> **SELECTED PASSAGE**
BEGIN

  3. It is clear from her originating application that it is the provision of the reference and only the provision of the reference and its circumstances which constitute a claim that she was discriminated against. There is mention in her originating application of her having met Mr Taylor the Managing Director in the course of the afternoon. The tribunal accepted her account of that conversation that he had been abusive and insulting to her because of her original application to the tribunal and had told her that she could hardly expect a reference, having regard to her behaviour. However the tribunal also found as a fact that there had not been communication between Mr Taylor and Mrs Rollins-Elliot about the reference. They held that although he had been abusive and unpleasant to Mrs Rooproy in relation to the reference, that had no connection with what Mrs Rollins-Elliot actually did. The position was in due course remedied because Manor House Hospitals eventually issued Mrs Rooproy with an acceptable reference in a form suggested by the Royal College of Nursing, but damage had already been done by that time because Mrs Rooproy had lost an opportunity over some months to apply for alternative employment backed up by a good reference. The tribunal's reasons are arguably shot through with error. An example may be given by reference to paragraph 13 where it is said: -
  4. "Our conclusion is that it was not by any conscious or unconscious desire to victimise Mrs Rooproy that the reference was not available for her to collect when she went to the hospital on the morning of 30 March. Mrs Rollins-Elliot had no way of knowing that Mrs Rooproy would go to collect her P45 and the reference at that time."

END

(Collected data)
BEGIN

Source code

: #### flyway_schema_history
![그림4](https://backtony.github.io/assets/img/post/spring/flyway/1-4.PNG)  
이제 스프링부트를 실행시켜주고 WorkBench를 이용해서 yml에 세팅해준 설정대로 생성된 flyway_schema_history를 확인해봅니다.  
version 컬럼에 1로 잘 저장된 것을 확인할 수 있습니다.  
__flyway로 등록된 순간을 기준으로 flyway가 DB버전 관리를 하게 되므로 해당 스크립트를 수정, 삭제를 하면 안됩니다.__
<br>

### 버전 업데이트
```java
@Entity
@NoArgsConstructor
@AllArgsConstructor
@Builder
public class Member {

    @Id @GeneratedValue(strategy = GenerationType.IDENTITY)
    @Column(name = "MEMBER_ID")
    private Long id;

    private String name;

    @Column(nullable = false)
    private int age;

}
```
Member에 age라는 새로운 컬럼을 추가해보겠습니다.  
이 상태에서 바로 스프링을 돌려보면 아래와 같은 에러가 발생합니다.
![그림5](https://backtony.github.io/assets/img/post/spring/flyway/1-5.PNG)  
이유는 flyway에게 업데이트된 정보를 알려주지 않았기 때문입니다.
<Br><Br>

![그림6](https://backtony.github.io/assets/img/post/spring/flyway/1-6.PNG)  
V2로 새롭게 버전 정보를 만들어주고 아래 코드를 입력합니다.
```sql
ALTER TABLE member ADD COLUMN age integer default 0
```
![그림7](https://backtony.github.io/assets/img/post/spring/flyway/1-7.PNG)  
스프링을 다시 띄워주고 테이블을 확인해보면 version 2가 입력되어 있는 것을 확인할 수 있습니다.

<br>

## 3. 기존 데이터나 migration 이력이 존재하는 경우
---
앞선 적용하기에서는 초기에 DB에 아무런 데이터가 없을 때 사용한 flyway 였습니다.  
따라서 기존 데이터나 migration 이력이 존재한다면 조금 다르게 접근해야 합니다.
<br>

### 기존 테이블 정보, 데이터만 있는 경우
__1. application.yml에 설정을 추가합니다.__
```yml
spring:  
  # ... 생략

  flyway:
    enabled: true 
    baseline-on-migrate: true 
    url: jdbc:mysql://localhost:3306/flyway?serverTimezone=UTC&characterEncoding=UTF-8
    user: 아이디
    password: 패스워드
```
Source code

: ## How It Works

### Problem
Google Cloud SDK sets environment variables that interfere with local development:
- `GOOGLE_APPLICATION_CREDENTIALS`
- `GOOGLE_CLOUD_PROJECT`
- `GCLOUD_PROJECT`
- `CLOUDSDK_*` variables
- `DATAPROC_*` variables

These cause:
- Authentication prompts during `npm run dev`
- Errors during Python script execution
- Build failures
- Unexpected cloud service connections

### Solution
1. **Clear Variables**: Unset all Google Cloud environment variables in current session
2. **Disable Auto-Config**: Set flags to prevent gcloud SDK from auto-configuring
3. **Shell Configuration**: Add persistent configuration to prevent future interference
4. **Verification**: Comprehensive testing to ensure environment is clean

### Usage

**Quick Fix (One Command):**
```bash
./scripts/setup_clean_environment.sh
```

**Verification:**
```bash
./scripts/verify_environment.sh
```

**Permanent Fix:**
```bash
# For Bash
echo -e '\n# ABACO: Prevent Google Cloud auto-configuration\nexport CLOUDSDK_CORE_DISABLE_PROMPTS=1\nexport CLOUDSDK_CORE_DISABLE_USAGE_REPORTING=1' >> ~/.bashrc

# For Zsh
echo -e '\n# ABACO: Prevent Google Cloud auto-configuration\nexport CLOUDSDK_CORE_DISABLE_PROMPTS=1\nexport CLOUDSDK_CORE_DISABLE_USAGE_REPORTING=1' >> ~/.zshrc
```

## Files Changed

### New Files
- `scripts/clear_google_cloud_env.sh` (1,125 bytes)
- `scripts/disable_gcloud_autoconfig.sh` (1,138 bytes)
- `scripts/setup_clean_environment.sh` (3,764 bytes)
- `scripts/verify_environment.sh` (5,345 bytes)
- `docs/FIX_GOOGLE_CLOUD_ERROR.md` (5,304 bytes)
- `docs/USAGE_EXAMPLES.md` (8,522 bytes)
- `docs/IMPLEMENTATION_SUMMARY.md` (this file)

END

> **REQUIRED WORK**
Please continue the passage on Mrs Rooproy's discrimination claim over her reference, starting after its final sentence.

> **TASK RESULT**
    That is repeated in paragraph 16: -
    "It was not, in our view, on account of conscious or subconscious desire to victimise Mrs Rooproy."
    And in paragraph 18: -
    "We accept Mrs Rollins-Elliot's evidence as that she was not consciously or unconsciously motivated by a desire to victimise the Applicant for having brought the previous proceedings."
  5. The tribunal appeared to proceed on the assumption that there was less favourable treatment although they do not articulate it in those terms. That assumption appears to be made in paragraph 19 of their reasons and it seems obviously arguable that the contents of the reference amounted to treating her less favourably than other nurses were treated. What seems to us to be arguably wrong is the question which the tribunal asked themselves. It seems to us that they have may have misread the decision of the House of Lords in Nagarajan v London Regional Transport [1999] IRLR 572. It may be that the true rationale of that decision is that the tribunal only has to ask itself two questions :-
  6. Was the appellant treated less favourably than another?
    Was that because she had made a previous complaint to a tribunal?
    The tribunal appears to have thought that motive, conscious or unconscious, was relevant.

  7. Accordingly this case must proceed to a full hearing but the Notice of Appeal does not reflect any of these points. It is concerned with seeking to maintain a free-standing and independent claim to discrimination based on the words used by Mr Taylor.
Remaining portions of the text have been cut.